For expected value, you need to first differentiate the CDF, so you should have $f_z(x)=nx^{n-1}$. now you take the expected value and integrate over (0,1) $$E(\mathbb{Z})=\int_0^1{xnx^{n-1}dx}=\int_0^1{nx^n}=\frac{nx^{n+1}}{n+1}|_0^1=\frac{n}{n+1}$$

2

The expected value of a continuous random variable $X$ is given by $$ {\rm E}[X] = \int_{x = -\infty}^{\infty} x f_X(x) \, dx,$$ or when the support is nonnegative, $$ {\rm E}[X] = \int_{x=0}^\infty (1-F_X(x)) \, dx = \int_{x=0}^\infty S_X(x) \, dx.$$ Your computation does not make sense. The expected value is not a difference of CDFs.

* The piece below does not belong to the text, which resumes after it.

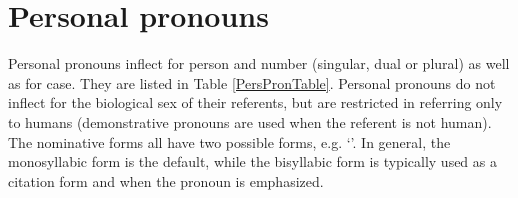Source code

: \section{Personal pronouns}\label{personalPronouns}
Personal pronouns inflect for person and number (singular, dual or plural) as well as for case. They are listed in Table \vref{PersPronTable}. Personal pronouns do not inflect for the biological sex of their referents, but are restricted in referring only to humans (demonstrative pronouns are used when the referent is not human). 
The nominative forms all have two possible forms, e.g. \TILDE{} ‘’. In general, the monosyllabic form is the default, while the bisyllabic form is typically used as a citation form and when the pronoun is emphasized.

Since the first and last order statistics $Y = \min(X_1, \ldots, X_n)$ and $Z = \max(X_1, \ldots, X_n)$ are taken over a set of iid $X_i \sim {\rm Uniform}(0,1)$ variables, then we can use your computation of the CDF to find the expected values directly: $${\rm E}[Z] = \int_{z=0}^\infty (1-F_Z(z)) \, dz = \int_{z=0}^1 (1 - z^n) \, dz= \frac{n}{n+1},$$ as claimed. Similarly, for $Y$, we obtain $${\rm E}[Y] = \int_{y=0}^\infty (1 - F_Y(y)) \, dy = \int_{y=0}^1 (1-y)^n \, dy = \frac{1}{n+1}.$$ Heuristically, this result should not be surprising. If we have $n$ iid uniform(0,1) observations, we might informally expect them to partition the interval $[0,1]$ into $n+1$ equal subintervals; the maximum observation occurs at $n/(n+1)$, and the minimum occurs at $1/(n+1)$. Of course, this is not a rigorous argument by any means, but it is consistent with the formal calculation.